By Paul Surlis
Professor Emeritus, St. John's University, Jamaica, NY
Pope Benedict's visit to Turkey has been widely regarded as successful in his
ongoing dialog with Muslims. I believe he should initiate another serious dialog,
this time with Catholics, the more than one billion members of the Church he
heads. And in this dialog at the outset, Benedict should be primarily a listener.
The first group he should hear from are women, more than half the membership
of the Church and by far its most active adherents. Women would tell Benedict
about the need for sympathetic attention to their demands for full, co-equal
membership in a restructured Church that adheres to the Vatican Council's demands
for structures favoring collegiality at all levels, from Rome to local dioceses
and parishes. Only in this way will women's voices be heard on a variety of
issues ranging from Church ministry to moral areas. Women who seek access to
Church ministry at all levels do not wish to do so in a top down, hierarchically
organized Church, where they would be confined to low- level positions without
power or influence.
Married women especially see access to safe contraception as a right not a sinful
practice. Likewise, women, especially in Latin American countries, where abortion
has been outlawed, and where death from unsafe abortions is common, would want
to remind the Pope that the Church's own moral tradition allows for abortion
in life threatening circumstances. Women would remind the Pope that they are
not anti-life when they opt for safe, legal abortion in rare circumstances.
On the contrary women have been to the fore in nurturing children down through
the ages and are still doing the majority of child raising today often in situations
of poverty and violence.
Catholic feminist theologians are leaders in highlighting environmental and
ecological issues as life issues on a planetary scale, and they regularly incorporate
these concerns into the moral agenda they discuss. Women also oppose nuclear
proliferation and excessive militarism which drain money from poverty alleviation,
health care, housing and day care for the children of working parents and the
Pope should also highlight these issues.
Benedict should hear from survivors of clerical sexual abuse and express the
Church's sorrow and determination to see enforcement of conditions necessary
to prevent this scandal from recurring. He should encourage bishops to seek
justice for survivors in ways that are primarily pastoral not legalistic.
Benedict should hear from priests who have retired from active ministry to marry.
They would tell him that marriage is a sacrament in Catholic teaching and that
they are prepared to re-engage in active ministry to ensure that no parish lacks
liturgical celebration at a time when vocations to priesthood are still in decline.
Benedict would be reminded that we already have married priests in the Catholic
Church: formerly Protestant ministers, who became Catholic, have remained married
after ordination and the people whom they serve in ministry not only do not
mind this development, they scarcely seem to notice. The time for optional celibacy
has long since arrived.

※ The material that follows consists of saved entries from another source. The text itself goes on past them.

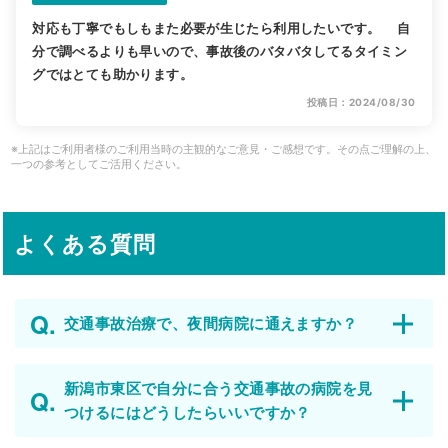
対応も丁寧でもしもまた必要が生じたら利用したいです。 自
分で調べるよりも早いので、事故後のバタバタしてるタイミン
グではとても助かります。
投稿日：2024/08/30
※上記はご利用者様のご利用当時の主観的なご意見・ご感想です。その点ご理解の上、
一つの参考としてご活用ください。
よくある質問
交通事故治療で、夜間病院に通えますか？
新潟市東区で自分に合う交通事故の病院を見
つけるにはどうしたらいいですか？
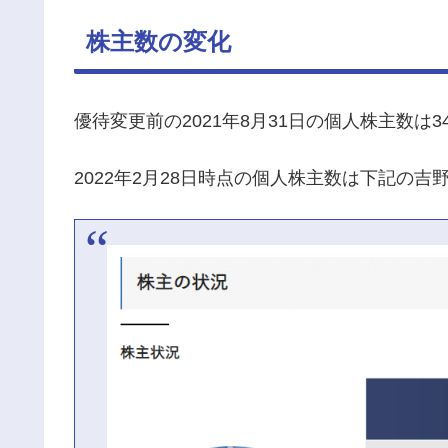
株主数の変化
優待変更前の2021年8月31日の個人株主数は34
2022年2月28日時点の個人株主数は下記の吉野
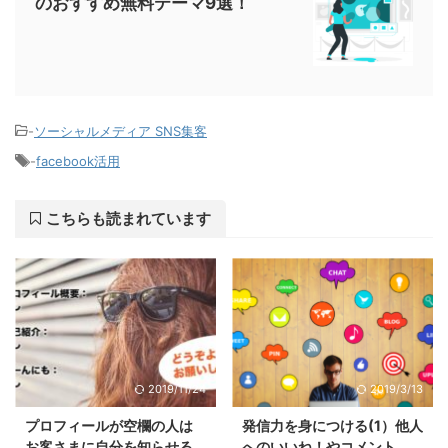
のおすすめ無料テーマ9選！
-
ソーシャルメディア SNS集客
-
facebook活用
こちらも読まれています
2019/11/24
2019/3/13
プロフィールが空欄の人は
発信力を身につける(1）他人
お客さまに自分を知らせる
へのいいね！やコメント、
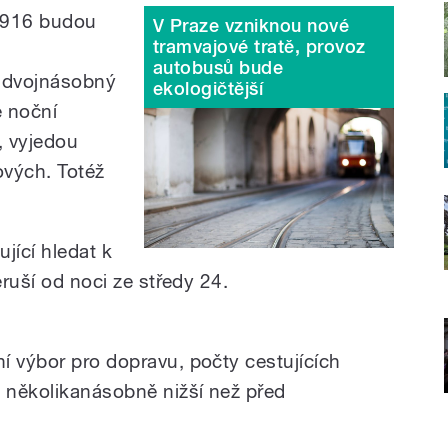
a 916 budou
V Praze vzniknou nové
tramvajové tratě, provoz
autobusů bude
a dvojnásobný
ekologičtější
e noční
, vyjedou
ových. Totéž
jící hledat k
eruší od noci ze středy 24.
í výbor pro dopravu, počty cestujících
h několikanásobně nižší než před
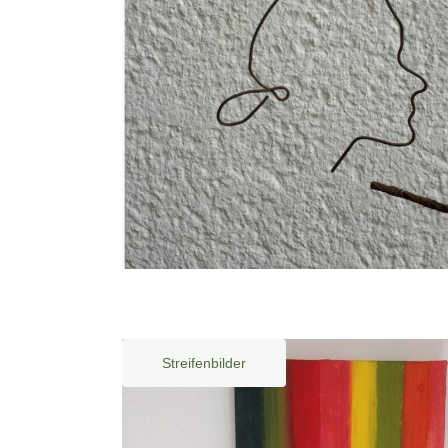
Streifenbilder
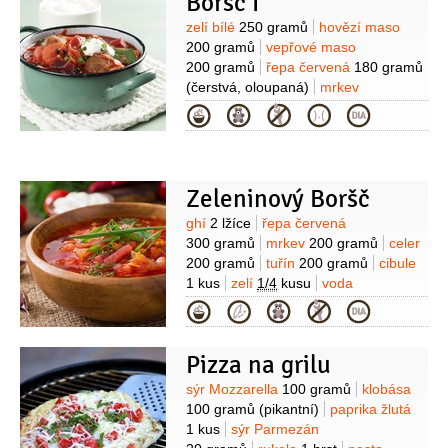
Boršč I
150 gramů
losos
150 gramů
(uzený)
mléko
1,25 decilitru
máslo
Suroviny
zelí bílé
250 gramů
hovězí maso
110 gramů
žloutek
2 kusy
kopr
200 gramů
vepřové maso
2 snítky
cukr
1 špetka
pepř černý
200 gramů
řepa červená
180 gramů
(mletý)
sůl
(čerstvá, oloupaná)
mrkev
120 gramů
(oloupaná)
celer
Kategorie
100 gramů
(oloupaný)
rajčata
2 kusy
rajčatový protlak
60 gramů
olej
3 lžíce
Zeleninový Boršč
Suroviny
ghí
2 lžíce
řepa červená
300 gramů
mrkev
200 gramů
celer
200 gramů
tuřín
200 gramů
cibule
1 kus
zelí
1/4
kusu
voda
1,2 litru
bobkový list
2 listy
Kategorie
Pizza na grilu
Suroviny
sýr Mozzarella
100 gramů
klobása
100 gramů
(pikantní)
paprika žlutá
1 kus
sýr Parmezán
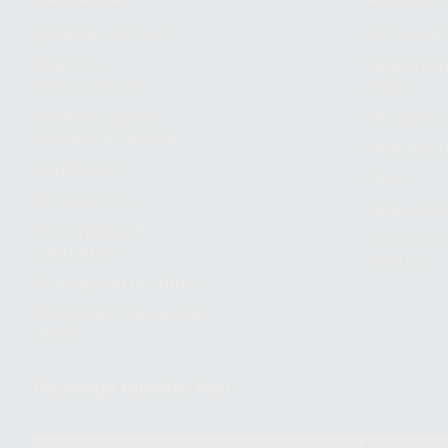
¿Quiénes somos?
Cómo com
Nuestros
Seguimien
compromisos
pedido
Responsabilidad
Devolucio
Social Corporativa
Métodos d
Canal ético
Envío
Código ético
Símbolos 
Sostenibilidad
Compra rá
energética
dientes
Trabaja con nosotros
Preguntas Frecuentes
(FAQ)
Descarga nuestra App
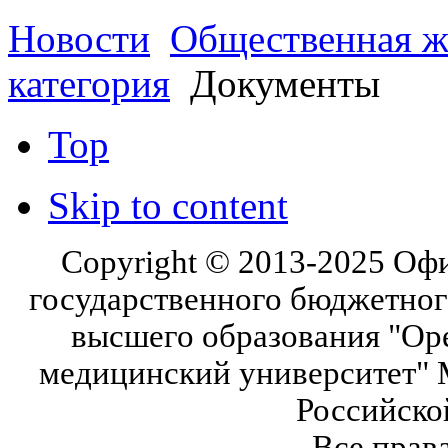
Новости
Общественная ж
категория
Документы
Top
Skip to content
Copyright © 2013-2025 Оф
государственного бюджетног
высшего образования "Ор
медицинский университет" 
Российско
Все прав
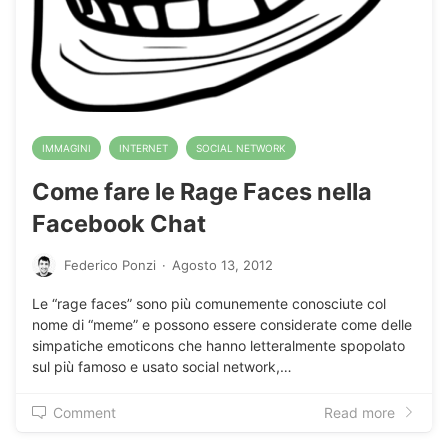
IMMAGINI
INTERNET
SOCIAL NETWORK
Come fare le Rage Faces nella
Facebook Chat
Federico Ponzi
·
Agosto 13, 2012
Le “rage faces” sono più comunemente conosciute col
nome di “meme” e possono essere considerate come delle
simpatiche emoticons che hanno letteralmente spopolato
sul più famoso e usato social network,…
Comment
Read more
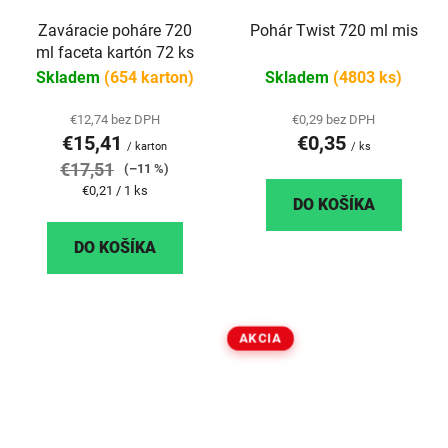
Zaváracie poháre 720
Pohár Twist 720 ml mis
ml faceta kartón 72 ks
Skladem
(654 karton)
Skladem
(4803 ks)
€12,74 bez DPH
€0,29 bez DPH
€15,41
€0,35
/ karton
/ ks
€17,51
(–11 %)
Jednotková
€0,21 / 1 ks
DO KOŠÍKA
cena:
DO KOŠÍKA
AKCIA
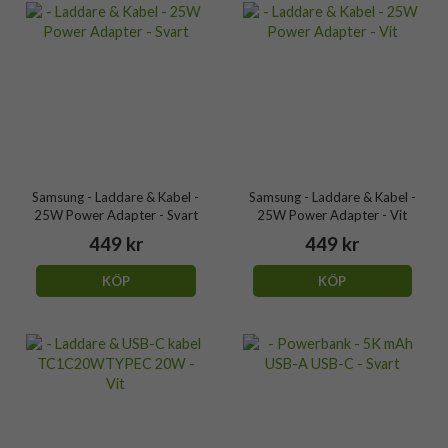
Samsung - Laddare & Kabel -
Samsung - Laddare & Kabel -
25W Power Adapter - Svart
25W Power Adapter - Vit
449 kr
449 kr
KÖP
KÖP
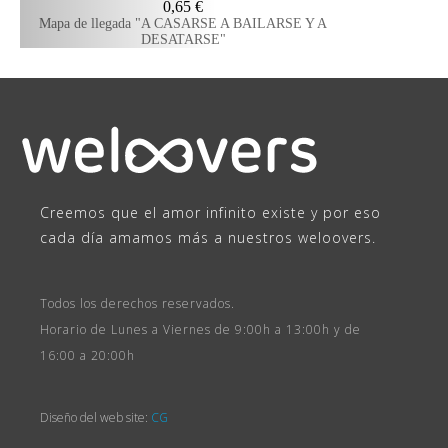
0,65
€
Mapa de llegada "A CASARSE A BAILARSE Y A
DESATARSE"
Creemos que el amor infinito existe y por eso
cada día amamos más a nuestros weloovers.
Todos los derechos reservados.
Horario de Lunes a Viernes de 9:00h a 13:00h y de
16:00 a 20:00h
Diseño del web site:
CG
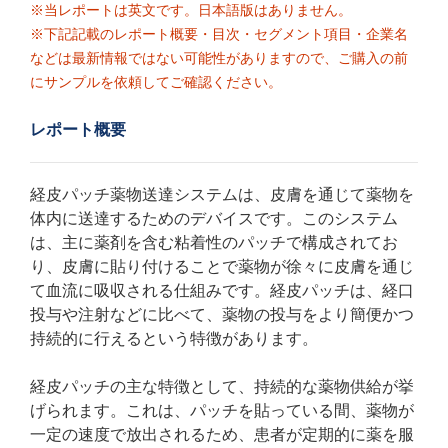
※当レポートは英文です。日本語版はありません。
※下記記載のレポート概要・目次・セグメント項目・企業名
などは最新情報ではない可能性がありますので、ご購入の前
にサンプルを依頼してご確認ください。
レポート概要
経皮パッチ薬物送達システムは、皮膚を通じて薬物を
体内に送達するためのデバイスです。このシステム
は、主に薬剤を含む粘着性のパッチで構成されてお
り、皮膚に貼り付けることで薬物が徐々に皮膚を通じ
て血流に吸収される仕組みです。経皮パッチは、経口
投与や注射などに比べて、薬物の投与をより簡便かつ
持続的に行えるという特徴があります。
経皮パッチの主な特徴として、持続的な薬物供給が挙
げられます。これは、パッチを貼っている間、薬物が
一定の速度で放出されるため、患者が定期的に薬を服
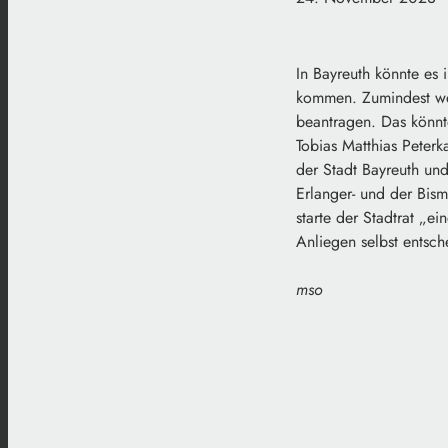
In Bayreuth könnte es
kommen. Zumindest wen
beantragen. Das könnt
Tobias Matthias Peterk
der Stadt Bayreuth und
Erlanger- und der Bis
starte der Stadtrat „ei
Anliegen selbst entsch
mso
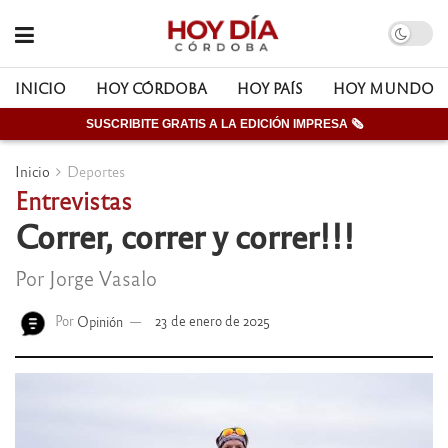
INICIO
HOY CÓRDOBA
HOY PAÍS
HOY MUNDO
SUSCRIBITE GRATIS A LA EDICIÓN IMPRESA 🗞
Inicio
Deportes
Entrevistas
Correr, correr y correr!!!
Por Jorge Vasalo
Por
Opinión
23 de enero de 2025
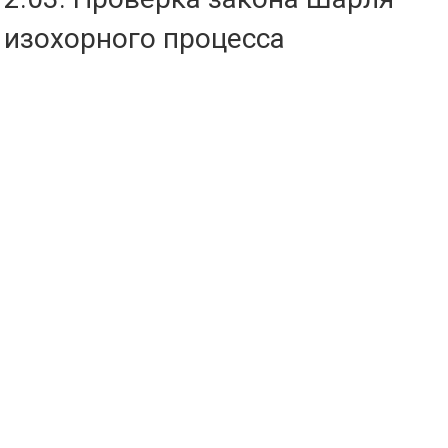
изохорного процесса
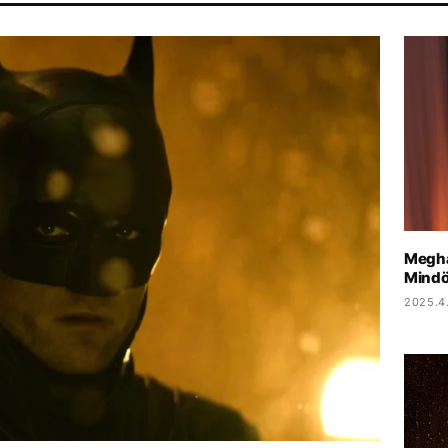
LSÁG
ARIANA GRANDE
KONCERT
HALÁL
SEBESTYÉN BAL
Meghal
Mindö
2025.4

Far from being an innovation this would be a recovery
of ancient church tradition that lasted for more than eleven hundred years of
church history.
Benedict should listen to divorced and remarried Catholics at present excluded
from Eucharist if unable to obtain annulments. They would remind him of practice
in the Orthodox churches where irreparably broken marriages can be departed
from and communion can be resumed Benedict should also listen to gay, lesbian
and transgender Catholics who presumably are around 6 percent of all Catholics,
as they are of the general population. He should reflect on their affirmation
that sexual orientation is a discovery not a choice an insight unknown to biblical
writers two and three thousand years ago who assumed that all persons were heterosexual
and only the perverse opted for homosexual relationships. This insight alone
invalidates the shaky biblical strictures condemning homosexuality which have
much to do with taboos against non- procreative sexuality when infant mortality
was high and a beleaguered Israel needed soldiers and workers for its very survival.
And Benedict would be asked to ponder the fact that islavery is endorsed and
even mandated far more strenuously than homosexuality is condemned in the Bible.
Yet, today slavery is regarded as intrinsically evil and is everywhere condemned
even if practiced in places. But if such a turnaround of biblical teaching can
occur in the area of slavery why may we not witness a reversal of centuries
of misguided condemnations of homosexuality which is increasingly recognized
as neither disordered nor sinful when consensually embraced in equal relationships?
Benedict is too good a theologian not to recognize that describing moral rules
and strictures that are changeable and are culturally conditioned and have varied
over time, as Catholic teaching is misleading both to Catholics and those who
are outside the Church but influenced by its positions. There is a hierarchy
of truths in Catholic teaching and these revolve around the good news of the
divine mystery communicating a share in divine life to humans through Jesus
Christ in the power of the Spirit. The moral message of Christianity is primarily
about preserving planet earth, our only home, as a sustainable environment for
all life, including humans who are invited to live at peace with each other
as they press for greater justice, reconciliation and healing.
(This piece is published in the April issue of the Furrow).